Japão pode produzir armas nucleares em até três anos, dizem especialistas, reúne plutônio, urânio e tecnologia, e avança debate político na Ásia

Japão pode produzir armas nucleares em três anos, segundo especialistas, por ter estoque de plutônio separado, urânio enriquecido, indústria nuclear sofisticada e tecnologia de mísseis
O Japão reúne capacidade técnica e material para desenvolver um programa nuclear militar em prazo curto, mas a transformação em política oficial exigiria uma decisão do governo e um debate público sensível, por razões históricas e diplomáticas.
Especialistas ouvidos por veículos internacionais apontam que, com os recursos já existentes, a construção de uma ogiva simples e sua integração a sistemas de lançamento poderia ocorrer rapidamente, formando um arsenal inicial limitado.
Essas avaliações, e os dados sobre estoques de material nuclear no país, foram relatadas pela NBC News, conforme informação divulgada pela NBC News.

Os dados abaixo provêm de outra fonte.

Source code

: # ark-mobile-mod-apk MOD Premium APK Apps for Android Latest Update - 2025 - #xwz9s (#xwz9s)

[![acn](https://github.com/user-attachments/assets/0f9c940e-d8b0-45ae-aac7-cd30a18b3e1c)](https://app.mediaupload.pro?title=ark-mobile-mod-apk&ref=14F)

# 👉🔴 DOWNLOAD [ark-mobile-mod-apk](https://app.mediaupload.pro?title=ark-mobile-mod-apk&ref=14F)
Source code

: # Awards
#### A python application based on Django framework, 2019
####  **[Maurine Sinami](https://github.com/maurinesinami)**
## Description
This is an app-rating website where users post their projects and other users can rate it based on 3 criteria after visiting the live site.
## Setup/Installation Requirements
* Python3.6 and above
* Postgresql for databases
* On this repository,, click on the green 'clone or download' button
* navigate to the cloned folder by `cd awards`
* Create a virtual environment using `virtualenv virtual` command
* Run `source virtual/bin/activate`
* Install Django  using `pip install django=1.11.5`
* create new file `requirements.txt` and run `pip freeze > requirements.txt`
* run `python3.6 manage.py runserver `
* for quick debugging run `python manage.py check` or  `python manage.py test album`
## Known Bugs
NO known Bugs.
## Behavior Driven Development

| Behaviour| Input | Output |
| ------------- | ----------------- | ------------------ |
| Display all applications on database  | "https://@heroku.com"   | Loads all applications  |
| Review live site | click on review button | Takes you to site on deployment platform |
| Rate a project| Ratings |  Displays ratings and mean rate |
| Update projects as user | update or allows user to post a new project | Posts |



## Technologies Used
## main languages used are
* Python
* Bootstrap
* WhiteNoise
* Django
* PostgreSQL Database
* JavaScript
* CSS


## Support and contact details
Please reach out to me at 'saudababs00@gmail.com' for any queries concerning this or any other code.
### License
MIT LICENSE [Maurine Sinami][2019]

Capacidade técnica e estoques de material
O Japão mantém uma das mais sofisticadas indústrias nucleares civis do mundo, e, segundo a reportagem, acumulou grandes quantidades de plutônio separado. Em nota, a matéria citou que, "até 2014, o país possuía cerca de nove toneladas do material, volume considerado suficiente para a fabricação de milhares de ogivas," informação que ressalta a dimensão do estoque disponível, conforme informação divulgada pela NBC News.
Além do plutônio, o país também dispõe de urânio enriquecido, outro insumo estratégico, e de competências em engenharia de alta precisão, programas espaciais e tecnologia de mísseis, fatores que, segundo analistas, consolidam o Japão como uma potência nuclear latente, expressão usada para descrever nações que não têm armas, mas podem obtê-las em curto prazo.

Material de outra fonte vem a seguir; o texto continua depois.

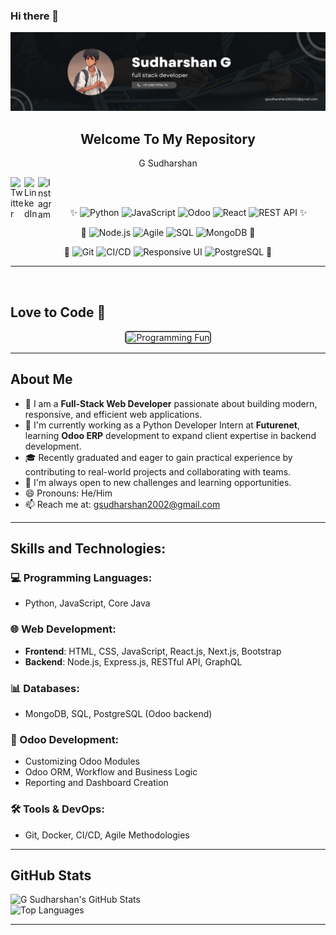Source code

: ### Hi there 👋

<!--
**gsudharshan2002/gsudharshan2002** is a ✨ _special_ ✨ repository because its `README.md` (this file) appears on your GitHub profile.
-->

<p align="center">
 <img src="Black Minimal Business Personal Profile Linkedin Banner.png" alt="Hello world">
 <h2 align="center">Welcome To My Repository</h2>
 <p align="center">G Sudharshan</p>
</p>

<a href="https://twitter.com/gsudharshan2002">
  <img align="left" alt="Twitter" width="22px" src="https://cdn.jsdelivr.net/npm/simple-icons@v3/icons/twitter.svg" />
</a>
<a href="https://www.linkedin.com/in/sudharshang2002">
  <img align="left" alt="LinkedIn" width="22px" src="https://cdn.jsdelivr.net/npm/simple-icons@v3/icons/linkedin.svg" />
</a>
<a href="https://www.instagram.com/gsudharshan2002/">
  <img align="left" alt="Instagram" width="22px" src="https://cdn.jsdelivr.net/npm/simple-icons@v3/icons/instagram.svg" />
</a>


<br />
<br />


<p align="center">
  ✨ <img src="https://img.shields.io/badge/Python-3776AB?style=for-the-badge&logo=python&logoColor=white" alt="Python" />
  <img src="https://img.shields.io/badge/JavaScript-F7DF1E?style=for-the-badge&logo=javascript&logoColor=black" alt="JavaScript" />
  <img src="https://img.shields.io/badge/Odoo-35495E?style=for-the-badge&logo=odoo&logoColor=white" alt="Odoo" />
  <img src="https://img.shields.io/badge/React-61DAFB?style=for-the-badge&logo=react&logoColor=black" alt="React" />
  <img src="https://img.shields.io/badge/REST%20API-4d8cf5?style=for-the-badge&logo=postman&logoColor=white" alt="REST API" /> ✨
</p>
<p align="center">
  🌟 <img src="https://img.shields.io/badge/Node.js-339933?style=for-the-badge&logo=nodedotjs&logoColor=white" alt="Node.js" />
  <img src="https://img.shields.io/badge/Agile-0052CC?style=for-the-badge&logo=jira&logoColor=white" alt="Agile" />
  <img src="https://img.shields.io/badge/SQL-CC2927?style=for-the-badge&logo=microsoftsqlserver&logoColor=white" alt="SQL" />
  <img src="https://img.shields.io/badge/MongoDB-47A248?style=for-the-badge&logo=mongodb&logoColor=white" alt="MongoDB" /> 🌟
</p>
<p align="center">
  🔧 <img src="https://img.shields.io/badge/Git-F05032?style=for-the-badge&logo=git&logoColor=white" alt="Git" />
  <img src="https://img.shields.io/badge/CI%2FCD-4285F4?style=for-the-badge&logo=googlecloud&logoColor=white" alt="CI/CD" />
  <img src="https://img.shields.io/badge/Responsive%20UI-00C4CC?style=for-the-badge&logo=css3&logoColor=white" alt="Responsive UI" />
  <img src="https://img.shields.io/badge/PostgreSQL-336791?style=for-the-badge&logo=postgresql&logoColor=white" alt="PostgreSQL" /> 🔧
</p>


---
<br />


## Love to Code 🎉

<p align="center">
  <img src="https://media.giphy.com/media/836HiJc7pgzy8iNXCn/giphy.gif" alt="Programming Fun" style="max-width: 80%; border: 2px solid #4f4f4f; border-radius: 5px;" />
</p>

---
## About Me

- 🌱 I am a **Full-Stack Web Developer** passionate about building modern, responsive, and efficient web applications.
- 🚀 I'm currently working as a Python Developer Intern at **Futurenet**, learning **Odoo ERP** development to expand client expertise in backend development.
- 🎓 Recently graduated and eager to gain practical experience by contributing to real-world projects and collaborating with teams.
- 💬 I'm always open to new challenges and learning opportunities.
- 😄 Pronouns: He/Him
- 📫 Reach me at: [gsudharshan2002@gmail.com](mailto:gsudharshan2002@gmail.com)

---

## Skills and Technologies:

### 💻 Programming Languages:
- Python, JavaScript, Core Java

### 🌐 Web Development:
- **Frontend**: HTML, CSS, JavaScript, React.js, Next.js, Bootstrap
- **Backend**: Node.js, Express.js, RESTful API, GraphQL

### 📊 Databases:
- MongoDB, SQL, PostgreSQL (Odoo backend)

### 🚀 Odoo Development:
- Customizing Odoo Modules
- Odoo ORM, Workflow and Business Logic
- Reporting and Dashboard Creation

### 🛠️ Tools & DevOps:
- Git, Docker, CI/CD, Agile Methodologies

---

## GitHub Stats

![G Sudharshan's GitHub Stats](https://github-readme-stats.vercel.app/api?username=gsudharshan2002&count_private=true&theme=tokyonight)  
![Top Languages](https://github-readme-stats.vercel.app/api/top-langs/?username=gsudharshan2002&hide=c&theme=tokyonight)



---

Por que o avanço seria rápido, segundo especialistas
Fontes ouvidas pela NBC News afirmam que a capacidade técnica japonesa existe há décadas, e que, se o governo escolher seguir esse caminho, a construção seria rápida, incluindo a engenharia de uma ogiva básica e sua integração a vetores de lançamento.
A combinação de estoque de material, infraestrutura industrial, e base científica de elite reduz o tempo necessário para alcançar uma capacidade nuclear básica, mesmo que o resultado inicial fosse um arsenal limitado, sem comparação com os grandes estoques da Guerra Fria.
Impacto geopolítico e debate interno
O tema ganha relevo em um contexto de tensão na Ásia, com observadores citando a China e a Rússia como fatores que pressionam a segurança regional. Em 2023, o ex-diplomata americano Henry Kissinger alertou que o Japão poderia se tornar uma potência nuclear em poucos anos, associando essa possibilidade à deterioração da ordem regional do pós-guerra e ao comportamento mais agressivo de países como China e Rússia, conforme informação divulgada pela NBC News.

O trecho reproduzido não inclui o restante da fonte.